Gli Usa vogliono chiamare il coronavirus "Wuhan virus". Si spacca il G7, tensione con la Cina

La denominazione della pandemia di Covid-19 come "Wuhan virus" ha spaccato il G7: la proposta degli Stati Uniti di utilizzare un nome che alludesse alla provenienza cinese del coronavirus è stata bocciata dai colleghi nella videoconferenza dei ministri degli Esteri e questo ha portato alla diffusione di comunicati separati.

"Quanto suggerito dal Dipartimento di Stato Usa supera una linea rossa", ha dichiarato alla Cnn un diplomatico europeo in forma anonima, "non si può concordare con questa definizione del virus e con il tentativo di comunicarlo così". Nella bozza di dichiarazione proposta dagli Stati Uniti, inoltre, Washington incolpava la Cina per la pandemia, ha aggiunto la fonte.

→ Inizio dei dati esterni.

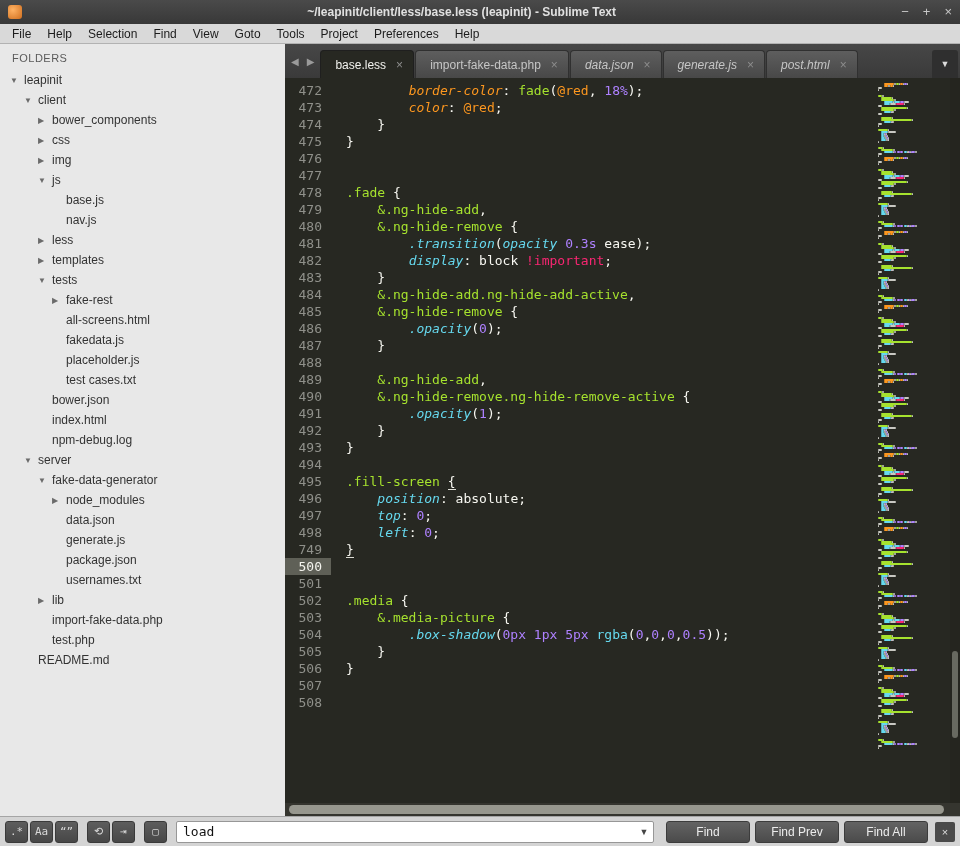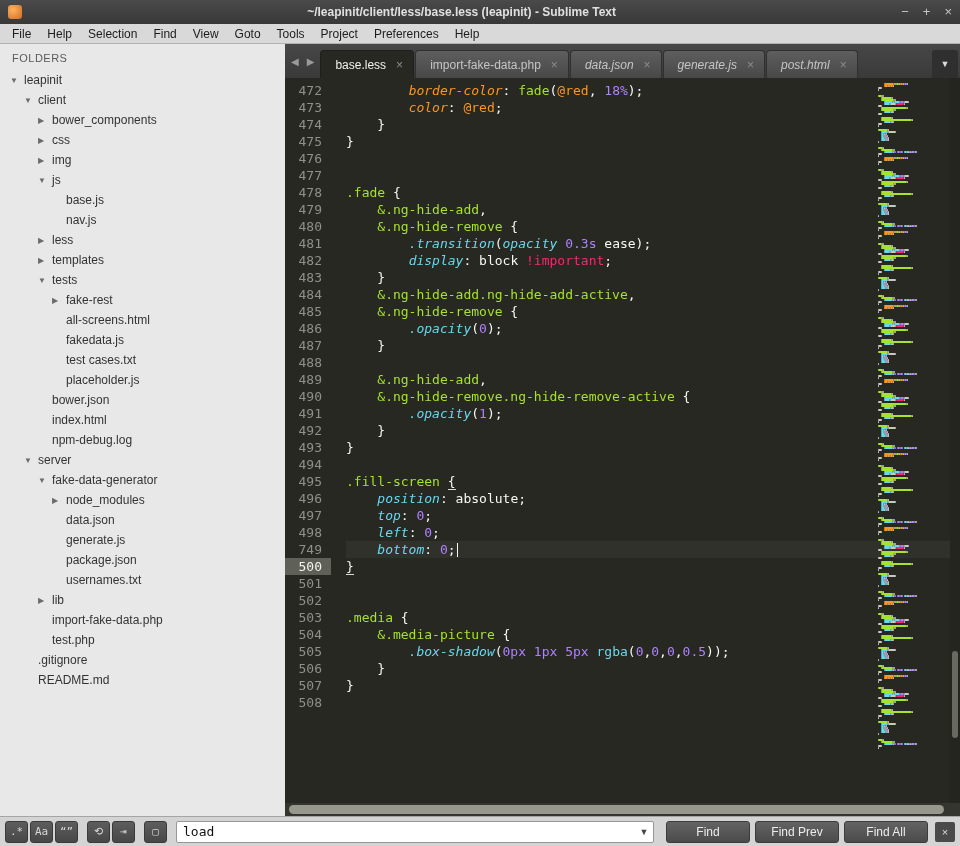--- a/index.html
+++ b/index.html
@@ -193,25 +193,25 @@
           <div class="tree-item" style="padding-left: 52px;">
             <span class="tree-arrow"></span>
             <span class="tree-label">all-screens.html</span>
           </div>
           <div class="tree-item" style="padding-left: 52px;">
             <span class="tree-arrow"></span>
             <span class="tree-label">fakedata.js</span>
           </div>
           <div class="tree-item" style="padding-left: 52px;">
             <span class="tree-arrow"></span>
-            <span class="tree-label">test cases.txt</span>
+            <span class="tree-label">placeholder.js</span>
           </div>
           <div class="tree-item" style="padding-left: 52px;">
             <span class="tree-arrow"></span>
-            <span class="tree-label">placeholder.js</span>
+            <span class="tree-label">test cases.txt</span>
           </div>
           <div class="tree-item" style="padding-left: 38px;">
             <span class="tree-arrow"></span>
             <span class="tree-label">bower.json</span>
           </div>
           <div class="tree-item" style="padding-left: 38px;">
             <span class="tree-arrow"></span>
             <span class="tree-label">index.html</span>
           </div>
           <div class="tree-item" style="padding-left: 38px;">
@@ -250,24 +250,20 @@
             <span class="tree-arrow">▶</span>
             <span class="tree-label">lib</span>
           </div>
           <div class="tree-item" style="padding-left: 38px;">
             <span class="tree-arrow"></span>
             <span class="tree-label">import-fake-data.php</span>
           </div>
           <div class="tree-item" style="padding-left: 38px;">
             <span class="tree-arrow"></span>
             <span class="tree-label">test.php</span>
-          </div>
-          <div class="tree-item" style="padding-left: 24px;">
-            <span class="tree-arrow"></span>
-            <span class="tree-label">.gitignore</span>
           </div>
           <div class="tree-item" style="padding-left: 24px;">
             <span class="tree-arrow"></span>
             <span class="tree-label">README.md</span>
           </div>
         </div>
     </div>
 
     <div class="editor-col">
 
@@ -364,21 +360,20 @@
             <div class="code-line"><span class="tw">    </span><span class="tg">&amp;.ng-hide-add</span><span class="tw">,</span></div>
             <div class="code-line"><span class="tw">    </span><span class="tg">&amp;.ng-hide-remove.ng-hide-remove-active</span><span class="tw"> {</span></div>
             <div class="code-line"><span class="tw">        </span><span class="tci">.opacity</span><span class="tw">(</span><span class="tn">1</span><span class="tw">);</span></div>
             <div class="code-line"><span class="tw">    }</span></div>
             <div class="code-line"><span class="tw">}</span></div>
             <div class="code-line"></div>
             <div class="code-line"><span class="tg">.fill-screen</span><span class="tw"> </span><span class="tu">{</span></div>
             <div class="code-line"><span class="tw">    </span><span class="tci">position</span><span class="tw">: absolute;</span></div>
             <div class="code-line"><span class="tw">    </span><span class="tci">top</span><span class="tw">: </span><span class="tn">0</span><span class="tw">;</span></div>
             <div class="code-line"><span class="tw">    </span><span class="tci">left</span><span class="tw">: </span><span class="tn">0</span><span class="tw">;</span></div>
-            <div class="code-line current"><span class="tw">    </span><span class="tci">bottom</span><span class="tw">: </span><span class="tn">0</span><span class="tw">;</span><span class="caret"></span></div>
             <div class="code-line"><span class="tu">}</span></div>
             <div class="code-line"></div>
             <div class="code-line"></div>
             <div class="code-line"><span class="tg">.media</span><span class="tw"> {</span></div>
             <div class="code-line"><span class="tw">    </span><span class="tg">&amp;.media-picture</span><span class="tw"> {</span></div>
             <div class="code-line"><span class="tw">        </span><span class="tci">.box-shadow</span><span class="tw">(</span><span class="tn">0px</span><span class="tw"> </span><span class="tn">1px</span><span class="tw"> </span><span class="tn">5px</span><span class="tw"> </span><span class="tc">rgba</span><span class="tw">(</span><span class="tn">0</span><span class="tw">,</span><span class="tn">0</span><span class="tw">,</span><span class="tn">0</span><span class="tw">,</span><span class="tn">0.5</span><span class="tw">));</span></div>
             <div class="code-line"><span class="tw">    }</span></div>
             <div class="code-line"><span class="tw">}</span></div>
           </div>
         <div class="minimap">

La Cina intanto ha condannato il tentativo del segretario di Stato Usa, Mike Pompeo, di inserire nel comunicato finale del meeting dei ministri degli Esteri del G7 il termine "Wuhan virus" per indicare il nuovo coronavirus, identificandolo con la città cinese da dove si e' diffusa l'epidemia.

"La Cina condanna fermamente queste parole", ha dichiarato il portavoce del Ministero degli Esteri cinese, Geng Shuang, ribadendo che rintracciare l'origine del virus e' una questione scientifica. Tuttavia, Pompeo "ha insistito per andare contro il consenso internazionale, stigmatizzare la Cina e screditarne gli sforzi per combattere l'epidemia", ha proseguito Geng, accusando il capo della diplomazia Usa di avere "intenzioni sinistre"nei confronti della Cina.

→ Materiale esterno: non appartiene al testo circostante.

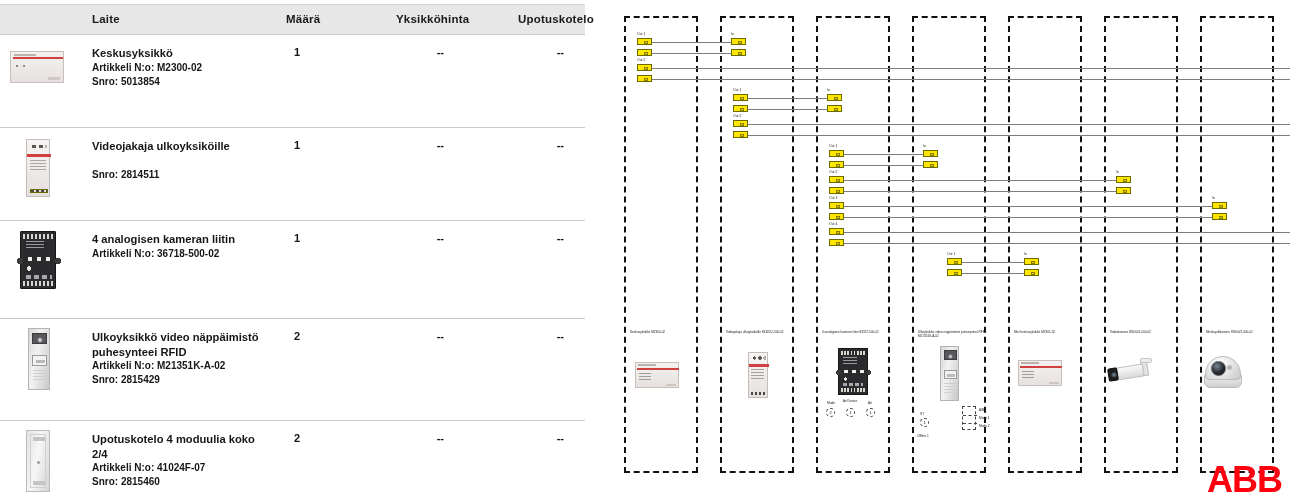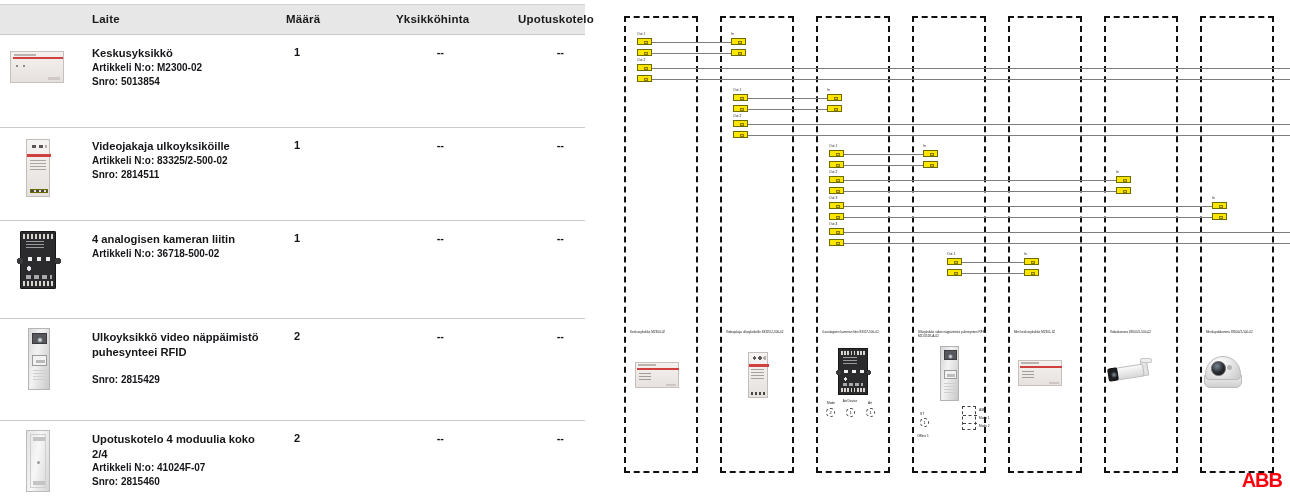--- a/index.html
+++ b/index.html
@@ -394,21 +394,21 @@
     border: 1px solid #5a5a5e;
   }
   .di-dome .ir {
     position: absolute; left: 23px; top: 9px; width: 5px; height: 5px; border-radius: 50%;
     background: #b6b6b8;
   }
 
   
   #abb-logo {
     position: absolute; right: 8px; bottom: 8px;
-    font-size: 20px; font-weight: bold; letter-spacing: -1px;
+    font-size: 36px; font-weight: bold; letter-spacing: -1px;
     color: #FF000F; font-family: "Liberation Sans", sans-serif;
     line-height: 28px;
   }
 </style>
 </head>
 <body>
 
 <div id="page">
 
   <div id="parts-panel">
@@ -444,21 +444,20 @@
           <div class="dev">
               <div class="dev-din-tall">
                 <div class="leds"></div>
                 <div class="band"></div>
                 <div class="txt"></div>
                 <div class="term"></div>
               </div>
             </div>
         </div>
         <div class="name">Videojakaja ulkoyksiköille</div>
-        <div class="meta" style="top:26px">Artikkeli N:o: 83325/2-500-02</div>
         <div class="meta" style="top:40px">Snro: 2814511</div>
         <div class="qty">1</div>
         <div class="unit">--</div>
         <div class="total">--</div>
       </div>
 
       <div class="row" style="height:98px">
         <div class="thumb">
           <div class="dev">
               <div class="dev-black">
@@ -483,20 +482,21 @@
         <div class="thumb">
           <div class="dev">
               <div class="dev-panel">
                 <div class="cam"></div>
                 <div class="kp"></div>
                 <div class="grill"></div>
               </div>
             </div>
         </div>
         <div class="name">Ulkoyksikkö video näppäimistö puhesynteei RFID</div>
+        <div class="meta" style="top:40px">Artikkeli N:o: M21351K-A-02</div>
         <div class="meta" style="top:54px">Snro: 2815429</div>
         <div class="qty">2</div>
         <div class="unit">--</div>
         <div class="total">--</div>
       </div>
 
       <div class="row" style="height:80px">
         <div class="thumb">
           <div class="dev">
               <div class="dev-box">

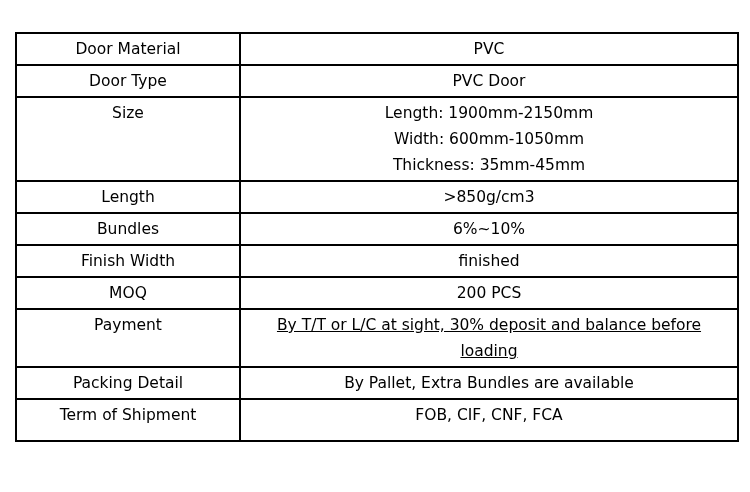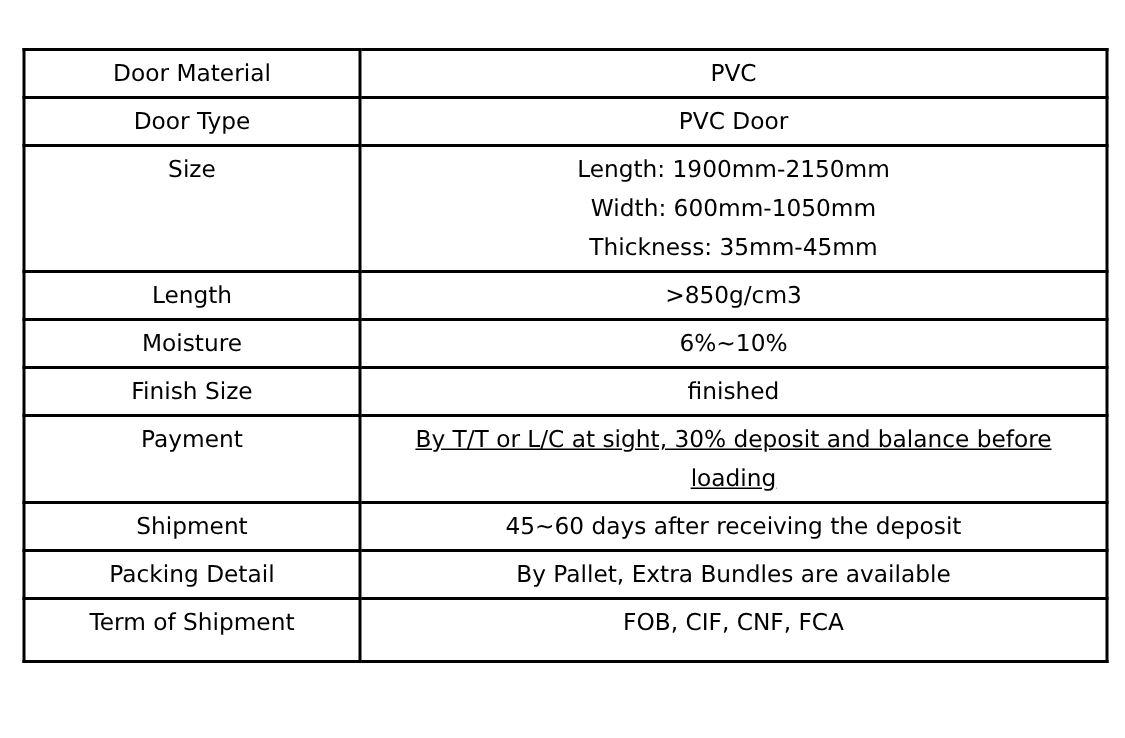--- a/index.html
+++ b/index.html
@@ -67,34 +67,34 @@
       <td>Size</td>
       <td>Length: 1900mm-2150mm
 Width: 600mm-1050mm
 Thickness: 35mm-45mm</td>
     </tr>
     <tr class="h-std2">
       <td>Length</td>
       <td>&gt;850g/cm3</td>
     </tr>
     <tr class="h-std">
-      <td>Moisture</td>
+      <td>Bundles</td>
       <td>6%~10%</td>
     </tr>
     <tr class="h-std">
-      <td>Finish Size</td>
+      <td>Finish Width</td>
       <td>finished</td>
+    </tr>
+    <tr class="h-std3">
+      <td>MOQ</td>
+      <td>200 PCS</td>
     </tr>
     <tr class="h-pay">
       <td>Payment</td>
       <td class="value-left">By T/T or L/C at sight, 30% deposit and balance before loading</td>
-    </tr>
-    <tr class="h-std2">
-      <td>Shipment</td>
-      <td>45~60 days after receiving the deposit</td>
     </tr>
     <tr class="h-std3">
       <td>Packing Detail</td>
       <td>By Pallet, Extra Bundles are available</td>
     </tr>
     <tr class="h-last">
       <td>Term of Shipment</td>
       <td>FOB, CIF, CNF, FCA</td>
     </tr>
   </tbody>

I rapporti tra Cina e Stati Uniti sono sempre più deteriorati: l'ultimo scontro verbale tra Pechino e Washington risale a ieri, quando la Cina aveva respinto le parole del segretario di Stato Usa che incolpava Pechino di avere condotto una campagna di disinformazione sull'epidemia di coronavirus diffusasi dalla città della Cina interna.